* [Provided material]:
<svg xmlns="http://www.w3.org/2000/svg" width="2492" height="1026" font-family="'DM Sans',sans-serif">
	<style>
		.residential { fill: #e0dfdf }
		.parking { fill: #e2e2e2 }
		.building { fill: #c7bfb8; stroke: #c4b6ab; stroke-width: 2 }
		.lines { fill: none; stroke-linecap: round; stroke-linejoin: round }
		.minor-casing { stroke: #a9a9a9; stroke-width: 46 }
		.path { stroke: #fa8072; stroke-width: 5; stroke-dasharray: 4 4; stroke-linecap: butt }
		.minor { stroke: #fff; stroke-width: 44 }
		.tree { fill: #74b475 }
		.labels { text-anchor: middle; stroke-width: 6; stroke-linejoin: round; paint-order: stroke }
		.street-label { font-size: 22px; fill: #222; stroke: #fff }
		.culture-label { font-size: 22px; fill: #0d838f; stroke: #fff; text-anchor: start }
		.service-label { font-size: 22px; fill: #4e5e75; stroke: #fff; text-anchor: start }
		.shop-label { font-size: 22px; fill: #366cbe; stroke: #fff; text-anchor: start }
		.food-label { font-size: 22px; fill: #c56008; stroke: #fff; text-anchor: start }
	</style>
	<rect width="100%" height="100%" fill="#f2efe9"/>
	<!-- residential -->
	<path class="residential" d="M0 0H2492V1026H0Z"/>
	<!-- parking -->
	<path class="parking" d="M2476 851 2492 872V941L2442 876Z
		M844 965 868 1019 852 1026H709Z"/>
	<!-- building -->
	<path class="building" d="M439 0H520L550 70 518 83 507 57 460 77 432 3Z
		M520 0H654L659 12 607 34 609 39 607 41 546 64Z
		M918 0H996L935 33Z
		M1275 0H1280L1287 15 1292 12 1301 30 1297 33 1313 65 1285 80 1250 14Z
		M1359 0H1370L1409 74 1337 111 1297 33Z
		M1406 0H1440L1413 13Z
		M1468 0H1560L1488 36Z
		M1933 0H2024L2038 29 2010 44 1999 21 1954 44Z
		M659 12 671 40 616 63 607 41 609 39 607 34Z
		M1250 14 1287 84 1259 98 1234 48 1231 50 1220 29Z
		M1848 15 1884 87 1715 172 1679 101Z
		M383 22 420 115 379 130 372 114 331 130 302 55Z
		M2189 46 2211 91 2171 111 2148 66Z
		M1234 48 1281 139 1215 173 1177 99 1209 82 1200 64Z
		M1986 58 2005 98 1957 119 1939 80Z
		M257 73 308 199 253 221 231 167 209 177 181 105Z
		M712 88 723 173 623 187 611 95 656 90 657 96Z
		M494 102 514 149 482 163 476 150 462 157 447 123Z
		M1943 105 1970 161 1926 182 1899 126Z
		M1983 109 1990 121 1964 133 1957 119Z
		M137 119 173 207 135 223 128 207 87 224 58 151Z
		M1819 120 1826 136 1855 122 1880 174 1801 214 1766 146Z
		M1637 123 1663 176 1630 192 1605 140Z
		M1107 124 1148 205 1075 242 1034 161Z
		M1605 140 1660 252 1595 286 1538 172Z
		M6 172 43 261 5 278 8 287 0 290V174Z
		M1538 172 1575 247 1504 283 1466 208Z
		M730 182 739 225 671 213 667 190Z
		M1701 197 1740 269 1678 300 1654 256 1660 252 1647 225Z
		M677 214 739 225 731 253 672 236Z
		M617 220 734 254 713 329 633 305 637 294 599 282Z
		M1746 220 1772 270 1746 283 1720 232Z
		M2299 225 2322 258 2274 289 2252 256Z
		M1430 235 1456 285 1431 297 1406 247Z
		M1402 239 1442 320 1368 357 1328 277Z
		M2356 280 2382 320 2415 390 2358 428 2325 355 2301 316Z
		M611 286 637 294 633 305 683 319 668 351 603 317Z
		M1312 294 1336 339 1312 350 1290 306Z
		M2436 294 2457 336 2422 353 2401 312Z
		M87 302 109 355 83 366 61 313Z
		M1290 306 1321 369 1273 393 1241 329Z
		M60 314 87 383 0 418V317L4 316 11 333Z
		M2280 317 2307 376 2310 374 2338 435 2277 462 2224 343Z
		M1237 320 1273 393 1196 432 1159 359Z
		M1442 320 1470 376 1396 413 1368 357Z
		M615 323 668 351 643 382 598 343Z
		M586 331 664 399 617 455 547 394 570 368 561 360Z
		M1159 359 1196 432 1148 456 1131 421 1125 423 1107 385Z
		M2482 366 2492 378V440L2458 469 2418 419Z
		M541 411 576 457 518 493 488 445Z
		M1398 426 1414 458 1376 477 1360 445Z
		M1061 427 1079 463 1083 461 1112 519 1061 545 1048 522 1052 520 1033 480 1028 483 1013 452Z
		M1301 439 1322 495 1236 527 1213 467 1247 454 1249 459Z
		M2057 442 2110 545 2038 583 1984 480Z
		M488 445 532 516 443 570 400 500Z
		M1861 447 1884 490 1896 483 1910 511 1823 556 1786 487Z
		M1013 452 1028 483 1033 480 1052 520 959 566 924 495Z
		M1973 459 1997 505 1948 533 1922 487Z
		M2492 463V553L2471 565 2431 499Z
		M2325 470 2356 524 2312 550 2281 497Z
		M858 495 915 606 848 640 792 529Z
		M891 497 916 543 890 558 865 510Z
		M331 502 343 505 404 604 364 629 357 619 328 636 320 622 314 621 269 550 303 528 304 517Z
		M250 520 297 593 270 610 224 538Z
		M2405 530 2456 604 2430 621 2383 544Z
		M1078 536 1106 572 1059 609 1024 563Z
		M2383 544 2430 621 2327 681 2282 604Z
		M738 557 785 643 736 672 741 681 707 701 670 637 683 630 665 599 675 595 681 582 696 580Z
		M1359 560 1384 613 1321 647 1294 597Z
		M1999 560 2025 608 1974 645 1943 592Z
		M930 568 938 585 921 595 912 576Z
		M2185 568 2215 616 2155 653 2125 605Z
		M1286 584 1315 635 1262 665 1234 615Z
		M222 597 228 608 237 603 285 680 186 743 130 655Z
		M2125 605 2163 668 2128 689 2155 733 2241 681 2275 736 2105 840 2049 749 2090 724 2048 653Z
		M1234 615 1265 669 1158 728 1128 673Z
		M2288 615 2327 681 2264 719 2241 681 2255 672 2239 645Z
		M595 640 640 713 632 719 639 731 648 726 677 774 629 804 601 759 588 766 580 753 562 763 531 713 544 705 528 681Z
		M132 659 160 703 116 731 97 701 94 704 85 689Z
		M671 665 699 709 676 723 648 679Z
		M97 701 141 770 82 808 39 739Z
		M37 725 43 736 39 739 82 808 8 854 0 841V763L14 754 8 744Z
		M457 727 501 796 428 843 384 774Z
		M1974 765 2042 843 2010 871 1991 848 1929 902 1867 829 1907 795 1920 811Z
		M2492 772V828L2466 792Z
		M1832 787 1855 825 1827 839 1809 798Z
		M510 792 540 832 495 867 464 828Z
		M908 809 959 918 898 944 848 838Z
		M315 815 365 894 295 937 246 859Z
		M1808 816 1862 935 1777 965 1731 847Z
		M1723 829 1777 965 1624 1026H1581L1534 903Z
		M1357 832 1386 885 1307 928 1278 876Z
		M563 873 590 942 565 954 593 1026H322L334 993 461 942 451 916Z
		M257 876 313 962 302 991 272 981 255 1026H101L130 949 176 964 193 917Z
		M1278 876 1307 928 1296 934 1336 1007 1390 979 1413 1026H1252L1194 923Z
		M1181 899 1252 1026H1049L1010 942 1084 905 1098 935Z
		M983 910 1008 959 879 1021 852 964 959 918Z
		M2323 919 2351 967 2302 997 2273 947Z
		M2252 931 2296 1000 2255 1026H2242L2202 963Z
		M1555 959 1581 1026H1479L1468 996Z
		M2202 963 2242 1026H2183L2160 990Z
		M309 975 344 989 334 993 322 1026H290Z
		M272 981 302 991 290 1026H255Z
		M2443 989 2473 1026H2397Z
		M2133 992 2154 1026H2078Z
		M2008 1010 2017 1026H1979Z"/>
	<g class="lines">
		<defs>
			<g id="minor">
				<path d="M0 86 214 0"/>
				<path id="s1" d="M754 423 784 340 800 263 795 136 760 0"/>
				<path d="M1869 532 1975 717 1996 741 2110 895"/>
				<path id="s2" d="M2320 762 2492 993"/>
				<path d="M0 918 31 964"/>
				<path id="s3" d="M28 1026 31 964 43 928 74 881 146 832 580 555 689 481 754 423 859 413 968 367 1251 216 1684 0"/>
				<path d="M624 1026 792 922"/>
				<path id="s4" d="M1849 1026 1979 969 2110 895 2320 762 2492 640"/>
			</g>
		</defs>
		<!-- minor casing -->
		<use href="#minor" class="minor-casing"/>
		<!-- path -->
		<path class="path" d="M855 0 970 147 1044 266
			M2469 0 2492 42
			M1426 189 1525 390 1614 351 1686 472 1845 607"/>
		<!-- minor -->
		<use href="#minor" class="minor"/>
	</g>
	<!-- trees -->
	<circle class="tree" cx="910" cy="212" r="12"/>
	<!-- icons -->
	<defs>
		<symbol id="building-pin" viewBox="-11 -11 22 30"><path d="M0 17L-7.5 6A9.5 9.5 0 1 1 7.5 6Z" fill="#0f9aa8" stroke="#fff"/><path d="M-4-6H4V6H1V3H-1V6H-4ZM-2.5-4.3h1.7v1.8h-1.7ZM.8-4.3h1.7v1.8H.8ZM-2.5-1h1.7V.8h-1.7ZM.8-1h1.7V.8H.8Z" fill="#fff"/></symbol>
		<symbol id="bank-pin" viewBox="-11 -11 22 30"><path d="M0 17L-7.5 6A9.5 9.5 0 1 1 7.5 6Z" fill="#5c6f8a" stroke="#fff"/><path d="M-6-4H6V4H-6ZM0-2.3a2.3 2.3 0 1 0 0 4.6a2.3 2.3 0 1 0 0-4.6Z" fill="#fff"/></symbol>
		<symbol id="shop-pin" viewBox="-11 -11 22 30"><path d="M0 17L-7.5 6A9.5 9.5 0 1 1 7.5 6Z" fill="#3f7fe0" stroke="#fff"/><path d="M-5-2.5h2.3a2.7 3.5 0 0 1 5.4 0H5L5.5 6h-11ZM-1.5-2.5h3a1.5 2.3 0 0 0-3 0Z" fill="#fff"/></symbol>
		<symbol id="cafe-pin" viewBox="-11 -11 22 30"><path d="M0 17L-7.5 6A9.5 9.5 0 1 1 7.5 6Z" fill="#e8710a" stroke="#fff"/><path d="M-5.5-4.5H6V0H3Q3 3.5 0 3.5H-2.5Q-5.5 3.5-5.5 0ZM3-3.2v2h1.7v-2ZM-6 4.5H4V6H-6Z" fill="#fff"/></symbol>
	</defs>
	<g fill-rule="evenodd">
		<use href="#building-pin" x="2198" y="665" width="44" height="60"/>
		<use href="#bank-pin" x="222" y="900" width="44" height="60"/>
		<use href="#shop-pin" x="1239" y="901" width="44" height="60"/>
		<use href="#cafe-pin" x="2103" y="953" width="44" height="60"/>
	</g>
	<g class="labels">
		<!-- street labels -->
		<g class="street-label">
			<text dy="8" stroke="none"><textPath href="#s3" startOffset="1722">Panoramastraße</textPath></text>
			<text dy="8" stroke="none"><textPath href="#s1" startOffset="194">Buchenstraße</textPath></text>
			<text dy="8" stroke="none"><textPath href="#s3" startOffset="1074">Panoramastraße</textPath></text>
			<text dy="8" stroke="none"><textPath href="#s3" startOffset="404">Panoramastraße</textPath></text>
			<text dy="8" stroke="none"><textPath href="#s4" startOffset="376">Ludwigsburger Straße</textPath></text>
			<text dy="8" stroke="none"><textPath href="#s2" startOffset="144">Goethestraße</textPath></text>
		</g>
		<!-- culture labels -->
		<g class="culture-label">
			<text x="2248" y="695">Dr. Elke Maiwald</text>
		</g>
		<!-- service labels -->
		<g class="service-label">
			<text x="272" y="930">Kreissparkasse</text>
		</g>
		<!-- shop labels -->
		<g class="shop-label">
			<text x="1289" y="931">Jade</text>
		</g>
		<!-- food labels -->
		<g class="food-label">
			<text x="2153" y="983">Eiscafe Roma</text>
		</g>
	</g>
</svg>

* [Try it]: Show the lines above with "linecap".

* [Expected answer]:
		.lines { fill: none; stroke-linecap: round; stroke-linejoin: round }
		.path { stroke: #fa8072; stroke-width: 5; stroke-dasharray: 4 4; stroke-linecap: butt }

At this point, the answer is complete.